(Data entries)
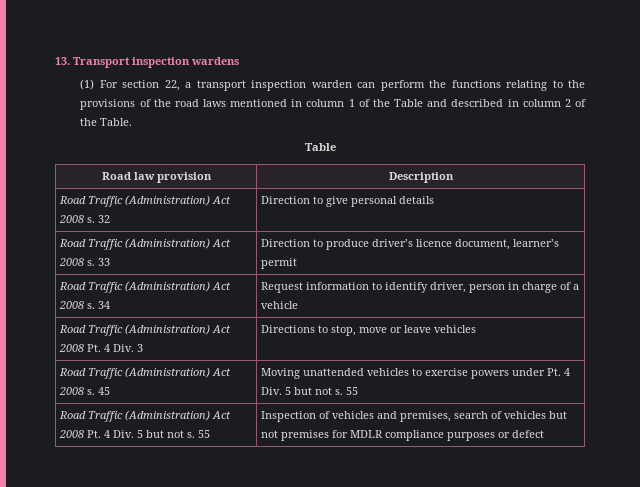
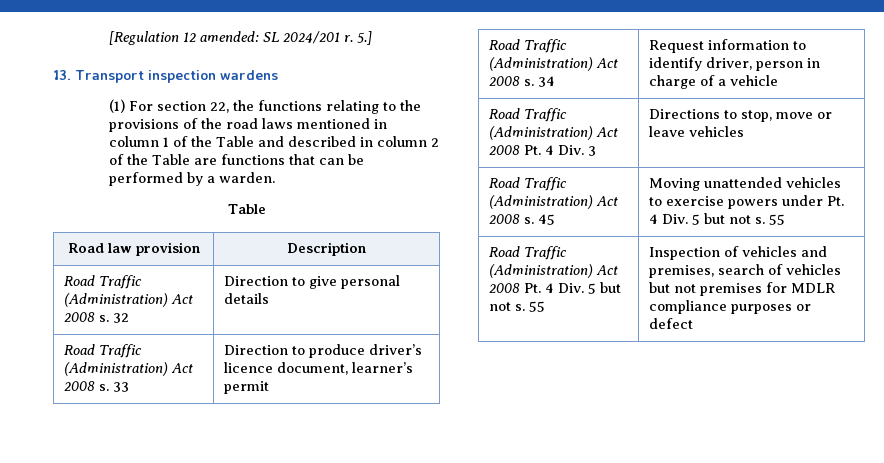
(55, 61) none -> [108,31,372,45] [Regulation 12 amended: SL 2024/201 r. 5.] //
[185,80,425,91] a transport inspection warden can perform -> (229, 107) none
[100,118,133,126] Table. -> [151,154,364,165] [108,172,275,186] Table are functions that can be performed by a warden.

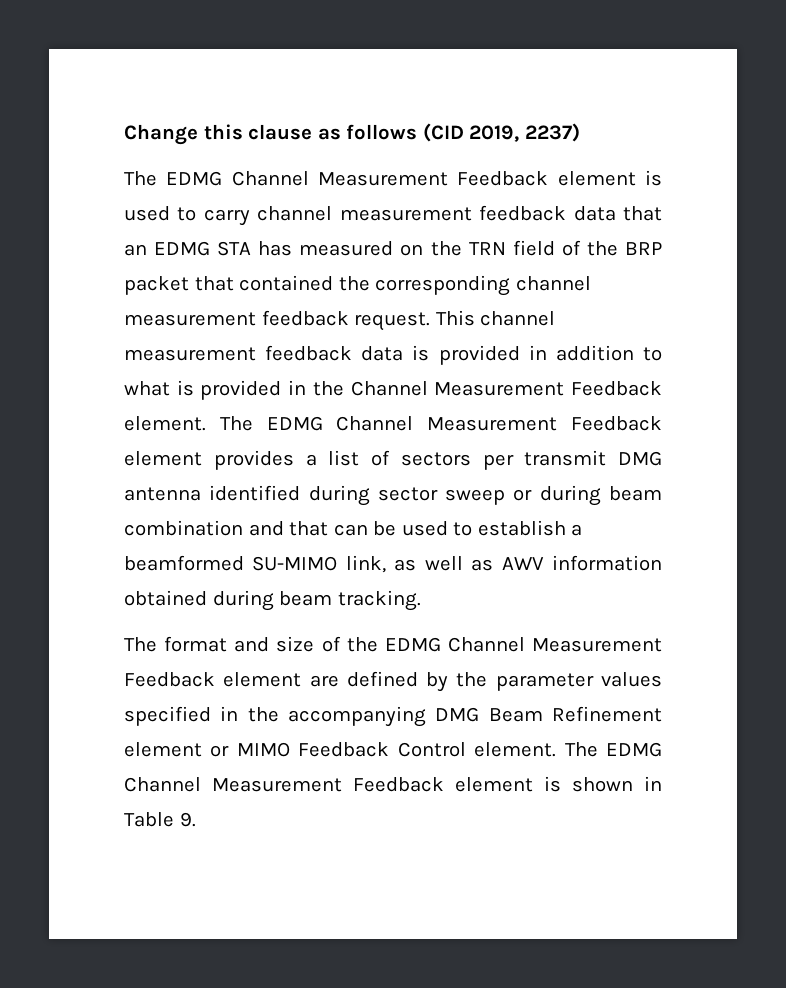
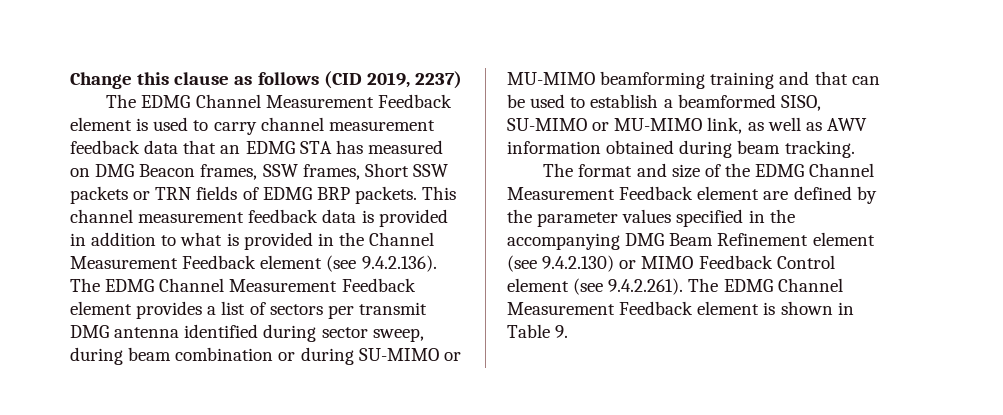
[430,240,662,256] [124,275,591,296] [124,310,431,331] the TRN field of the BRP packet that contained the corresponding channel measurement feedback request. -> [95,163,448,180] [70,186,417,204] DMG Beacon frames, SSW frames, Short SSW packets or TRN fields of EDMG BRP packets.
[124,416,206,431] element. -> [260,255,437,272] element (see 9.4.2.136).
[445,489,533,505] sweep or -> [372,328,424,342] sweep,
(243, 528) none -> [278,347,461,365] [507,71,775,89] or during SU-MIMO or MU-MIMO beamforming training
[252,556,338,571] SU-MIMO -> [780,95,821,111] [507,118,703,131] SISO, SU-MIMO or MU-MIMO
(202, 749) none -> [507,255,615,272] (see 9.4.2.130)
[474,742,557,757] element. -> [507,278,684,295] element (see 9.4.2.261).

■ TASK ITEM ■
Search the data above for the string "element" and return every line that has it.

■ SOLUTION FOR THIS EXERCISE ■
[124,416,206,431] element. -> [260,255,437,272] element (see 9.4.2.136).
[474,742,557,757] element. -> [507,278,684,295] element (see 9.4.2.261).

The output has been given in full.